* **Tasks to complete**:
**A)** Answer these questions using the blog text.
(i) When should readers look for Door at the Edge of the World?
(ii) What are the names of Mayor Bentley's two daughters?
(iii) What world does the writer return to while working on God of Gods?
**B)** Reproduce the blog text between "Now that I've" and "and satisfying relief.", inclusive, with no changes.

[Exercise text — start]

That said, I'm even more excited to be a part of this cover reveal for author James Raney because this is the culmination of a series I've grown to love and admire. The Jim Morgan series is an incredible middle grade fantasy adventure that combines magic, pirates, and fantastic creatures with the power of friendship to overcome all odds. The first two books were pure magic, and I honestly can't wait to read the this final book!

Now that I've yammered on, here is the moment you've all been waiting for.......

******************Drum roll******************

Jim Morgan and the Door at the Edge of the World is the climactic follow up to the IndieFab Book of the Year FinalistJim Morgan and the Pirates of the Black Skull, and the final chapter in the Jim Morgan series. Check out the first two books here, and look for Door at the Edge of the World in Fall 2014.


How seriously awesome is this? Be sure to tell James what you think!

Saturday, June 07, 2014

Meet the Bentley Girls!

After months of wedding planning and crafting to keep me away from writing, I finally have my first FULL weekend of nothing to do but immerse myself back into the world of Aevum. Getting back to work on God of Gods feels like finally scratching an itch I haven't been able to reach - a thoroughly pleasurable and satisfying relief.

Of course, getting to focus on playful characters is a huge help in re-establishing my long-ignored writing groove. For those of you who've read Tilt (and for those of you who haven't, get on it!), Mayor Bentley had two daughters who were 16 and 11 then and were referenced several times in the story but were sent to Ostano with their mother to escape before you ever got to meet them. In God of Gods, the girls play a much more integral role and, I have to admit, have absolutely won my heart. I keep finding myself giving them new reasons to appear in a scene simply because they have a youthful energy that propels the story along and sometimes makes it move in directions I didn't originally intend. Ali and Andi Bentley have somehow wound me around their fingers every bit as much as they have their father and I honestly cannot wait to see where these girls lead me next.

[Exercise text — finish]
[Recorded data — start]

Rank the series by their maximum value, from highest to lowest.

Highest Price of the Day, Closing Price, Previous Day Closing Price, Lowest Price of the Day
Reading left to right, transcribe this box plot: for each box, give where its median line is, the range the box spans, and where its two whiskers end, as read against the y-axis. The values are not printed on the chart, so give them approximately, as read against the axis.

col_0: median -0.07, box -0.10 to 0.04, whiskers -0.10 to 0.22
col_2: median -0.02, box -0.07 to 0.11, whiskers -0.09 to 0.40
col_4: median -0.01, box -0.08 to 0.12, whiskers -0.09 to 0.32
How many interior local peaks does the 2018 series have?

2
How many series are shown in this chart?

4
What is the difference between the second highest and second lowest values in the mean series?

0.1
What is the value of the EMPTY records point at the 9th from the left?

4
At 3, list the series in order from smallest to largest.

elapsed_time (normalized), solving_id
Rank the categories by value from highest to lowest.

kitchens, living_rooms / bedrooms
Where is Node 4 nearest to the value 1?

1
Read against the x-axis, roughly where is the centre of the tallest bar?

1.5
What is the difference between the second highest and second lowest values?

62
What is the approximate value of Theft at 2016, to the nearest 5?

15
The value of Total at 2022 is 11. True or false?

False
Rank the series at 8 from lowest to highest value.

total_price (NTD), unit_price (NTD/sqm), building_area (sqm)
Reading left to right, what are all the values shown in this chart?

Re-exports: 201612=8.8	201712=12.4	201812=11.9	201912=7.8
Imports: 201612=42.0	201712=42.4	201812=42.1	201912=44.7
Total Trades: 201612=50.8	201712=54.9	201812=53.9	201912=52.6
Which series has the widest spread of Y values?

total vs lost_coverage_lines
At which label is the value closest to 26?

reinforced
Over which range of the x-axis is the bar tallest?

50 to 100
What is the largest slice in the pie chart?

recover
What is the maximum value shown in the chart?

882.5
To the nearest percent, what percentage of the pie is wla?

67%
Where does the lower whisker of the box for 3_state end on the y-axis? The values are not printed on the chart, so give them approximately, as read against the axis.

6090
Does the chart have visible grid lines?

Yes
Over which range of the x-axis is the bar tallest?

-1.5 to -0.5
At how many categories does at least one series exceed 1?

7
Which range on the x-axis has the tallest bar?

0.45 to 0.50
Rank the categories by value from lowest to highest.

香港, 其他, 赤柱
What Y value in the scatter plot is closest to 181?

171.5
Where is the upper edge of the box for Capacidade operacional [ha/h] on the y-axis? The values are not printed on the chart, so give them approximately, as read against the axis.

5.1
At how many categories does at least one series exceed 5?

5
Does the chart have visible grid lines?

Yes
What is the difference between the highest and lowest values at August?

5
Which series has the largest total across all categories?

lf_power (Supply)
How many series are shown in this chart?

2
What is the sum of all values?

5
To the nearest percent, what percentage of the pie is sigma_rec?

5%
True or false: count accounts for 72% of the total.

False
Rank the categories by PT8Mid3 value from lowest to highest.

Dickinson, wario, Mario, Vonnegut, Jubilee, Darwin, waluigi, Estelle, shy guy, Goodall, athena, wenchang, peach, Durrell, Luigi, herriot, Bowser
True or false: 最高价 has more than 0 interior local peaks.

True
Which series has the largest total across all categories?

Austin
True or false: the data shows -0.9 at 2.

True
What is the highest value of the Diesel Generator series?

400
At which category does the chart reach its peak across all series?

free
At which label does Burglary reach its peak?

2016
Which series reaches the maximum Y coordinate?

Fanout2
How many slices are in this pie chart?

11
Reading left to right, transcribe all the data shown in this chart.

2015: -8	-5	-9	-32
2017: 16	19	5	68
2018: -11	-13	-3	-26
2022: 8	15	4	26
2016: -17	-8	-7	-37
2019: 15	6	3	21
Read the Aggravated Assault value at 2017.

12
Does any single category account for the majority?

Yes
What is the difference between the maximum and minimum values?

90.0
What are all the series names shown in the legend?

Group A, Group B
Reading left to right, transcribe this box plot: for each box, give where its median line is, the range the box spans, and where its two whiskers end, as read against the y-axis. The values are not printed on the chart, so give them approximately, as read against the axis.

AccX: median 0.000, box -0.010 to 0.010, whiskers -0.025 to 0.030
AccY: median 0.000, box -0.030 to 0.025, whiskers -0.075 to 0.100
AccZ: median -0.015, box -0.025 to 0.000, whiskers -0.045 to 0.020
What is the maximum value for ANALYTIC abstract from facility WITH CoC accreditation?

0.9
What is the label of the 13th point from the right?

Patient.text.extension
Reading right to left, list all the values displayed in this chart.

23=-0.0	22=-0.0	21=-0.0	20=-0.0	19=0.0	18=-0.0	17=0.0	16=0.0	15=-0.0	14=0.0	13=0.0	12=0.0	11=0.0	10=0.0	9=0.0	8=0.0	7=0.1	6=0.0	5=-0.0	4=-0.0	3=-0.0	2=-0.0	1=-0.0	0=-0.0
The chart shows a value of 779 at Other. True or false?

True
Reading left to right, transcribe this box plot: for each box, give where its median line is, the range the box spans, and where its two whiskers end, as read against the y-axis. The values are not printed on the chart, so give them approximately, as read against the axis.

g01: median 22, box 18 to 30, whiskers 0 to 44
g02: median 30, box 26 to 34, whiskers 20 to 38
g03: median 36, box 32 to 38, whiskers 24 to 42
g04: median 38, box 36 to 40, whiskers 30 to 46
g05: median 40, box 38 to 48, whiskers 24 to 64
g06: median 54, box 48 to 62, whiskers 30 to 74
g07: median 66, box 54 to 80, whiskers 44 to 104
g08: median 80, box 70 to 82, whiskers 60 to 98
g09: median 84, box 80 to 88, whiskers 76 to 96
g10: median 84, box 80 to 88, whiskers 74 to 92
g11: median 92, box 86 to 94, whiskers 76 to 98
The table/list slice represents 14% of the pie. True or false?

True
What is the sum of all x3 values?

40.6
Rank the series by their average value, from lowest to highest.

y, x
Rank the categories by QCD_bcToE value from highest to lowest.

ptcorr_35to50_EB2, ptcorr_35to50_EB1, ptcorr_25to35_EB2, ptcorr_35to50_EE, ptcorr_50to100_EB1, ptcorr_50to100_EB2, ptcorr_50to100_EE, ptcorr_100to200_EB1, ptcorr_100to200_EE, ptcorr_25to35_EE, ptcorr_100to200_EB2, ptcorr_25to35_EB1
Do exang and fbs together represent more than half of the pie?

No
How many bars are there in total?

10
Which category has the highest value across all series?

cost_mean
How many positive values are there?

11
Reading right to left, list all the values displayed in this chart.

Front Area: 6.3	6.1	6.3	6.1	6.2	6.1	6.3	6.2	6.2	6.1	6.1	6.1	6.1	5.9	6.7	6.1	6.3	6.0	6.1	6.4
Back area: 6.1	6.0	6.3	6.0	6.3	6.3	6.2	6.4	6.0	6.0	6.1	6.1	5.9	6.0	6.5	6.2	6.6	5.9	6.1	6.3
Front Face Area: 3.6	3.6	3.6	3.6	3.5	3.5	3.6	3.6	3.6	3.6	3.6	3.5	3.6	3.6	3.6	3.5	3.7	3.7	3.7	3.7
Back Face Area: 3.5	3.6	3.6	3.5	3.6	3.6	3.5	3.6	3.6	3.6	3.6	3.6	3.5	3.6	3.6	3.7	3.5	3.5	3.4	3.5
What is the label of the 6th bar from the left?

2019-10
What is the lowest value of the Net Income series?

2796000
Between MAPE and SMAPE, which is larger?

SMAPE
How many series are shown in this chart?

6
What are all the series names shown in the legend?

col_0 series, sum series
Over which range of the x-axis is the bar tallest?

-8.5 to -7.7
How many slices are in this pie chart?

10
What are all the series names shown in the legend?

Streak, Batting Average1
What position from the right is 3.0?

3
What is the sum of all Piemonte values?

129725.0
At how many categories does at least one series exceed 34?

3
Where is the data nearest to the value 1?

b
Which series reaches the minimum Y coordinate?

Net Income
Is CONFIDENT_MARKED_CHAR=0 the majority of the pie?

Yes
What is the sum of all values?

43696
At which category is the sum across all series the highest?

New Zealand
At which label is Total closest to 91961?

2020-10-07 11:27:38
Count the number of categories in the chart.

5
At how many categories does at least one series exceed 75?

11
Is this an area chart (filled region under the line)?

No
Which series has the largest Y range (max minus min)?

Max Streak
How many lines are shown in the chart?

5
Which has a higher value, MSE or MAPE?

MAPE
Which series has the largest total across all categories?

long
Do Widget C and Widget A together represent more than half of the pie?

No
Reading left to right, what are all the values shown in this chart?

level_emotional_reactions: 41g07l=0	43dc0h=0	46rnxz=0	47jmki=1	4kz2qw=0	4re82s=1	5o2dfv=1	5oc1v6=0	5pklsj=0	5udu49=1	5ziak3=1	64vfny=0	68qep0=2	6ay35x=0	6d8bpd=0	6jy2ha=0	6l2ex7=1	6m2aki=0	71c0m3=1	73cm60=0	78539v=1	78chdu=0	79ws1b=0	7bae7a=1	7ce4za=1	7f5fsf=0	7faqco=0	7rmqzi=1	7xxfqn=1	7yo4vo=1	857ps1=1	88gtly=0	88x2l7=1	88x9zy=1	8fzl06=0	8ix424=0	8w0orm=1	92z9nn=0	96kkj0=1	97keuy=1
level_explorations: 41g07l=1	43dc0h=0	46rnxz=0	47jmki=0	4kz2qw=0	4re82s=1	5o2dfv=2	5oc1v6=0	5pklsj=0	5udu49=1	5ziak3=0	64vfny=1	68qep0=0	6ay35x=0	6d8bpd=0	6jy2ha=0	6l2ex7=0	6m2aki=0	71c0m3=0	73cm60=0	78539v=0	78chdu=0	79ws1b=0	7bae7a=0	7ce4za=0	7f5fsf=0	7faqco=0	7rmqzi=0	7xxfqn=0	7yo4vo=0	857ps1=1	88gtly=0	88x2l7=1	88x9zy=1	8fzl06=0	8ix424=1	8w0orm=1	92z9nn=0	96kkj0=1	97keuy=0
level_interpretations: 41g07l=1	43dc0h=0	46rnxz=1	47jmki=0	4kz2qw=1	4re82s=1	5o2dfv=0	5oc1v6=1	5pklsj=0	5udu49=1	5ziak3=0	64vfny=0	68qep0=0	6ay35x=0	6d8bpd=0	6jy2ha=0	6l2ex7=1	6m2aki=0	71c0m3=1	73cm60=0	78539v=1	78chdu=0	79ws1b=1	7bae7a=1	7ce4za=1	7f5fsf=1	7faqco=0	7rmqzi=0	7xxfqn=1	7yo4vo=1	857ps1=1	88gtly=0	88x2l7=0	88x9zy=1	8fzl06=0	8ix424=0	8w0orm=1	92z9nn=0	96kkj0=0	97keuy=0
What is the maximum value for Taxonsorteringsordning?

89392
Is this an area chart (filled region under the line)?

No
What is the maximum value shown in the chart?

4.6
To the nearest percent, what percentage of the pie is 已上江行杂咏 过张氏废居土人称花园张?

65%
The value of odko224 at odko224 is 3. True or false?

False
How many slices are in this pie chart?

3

[Recorded data — finish]

* **Problem solutions**:
**A)**
(i) Fall 2014
(ii) Ali and Andi Bentley
(iii) Aevum

**B)**
Now that I've yammered on, here is the moment you've all been waiting for.......

******************Drum roll******************

Jim Morgan and the Door at the Edge of the World is the climactic follow up to the IndieFab Book of the Year FinalistJim Morgan and the Pirates of the Black Skull, and the final chapter in the Jim Morgan series. Check out the first two books here, and look for Door at the Edge of the World in Fall 2014.


How seriously awesome is this? Be sure to tell James what you think!

Saturday, June 07, 2014

Meet the Bentley Girls!

After months of wedding planning and crafting to keep me away from writing, I finally have my first FULL weekend of nothing to do but immerse myself back into the world of Aevum. Getting back to work on God of Gods feels like finally scratching an itch I haven't been able to reach - a thoroughly pleasurable and satisfying relief.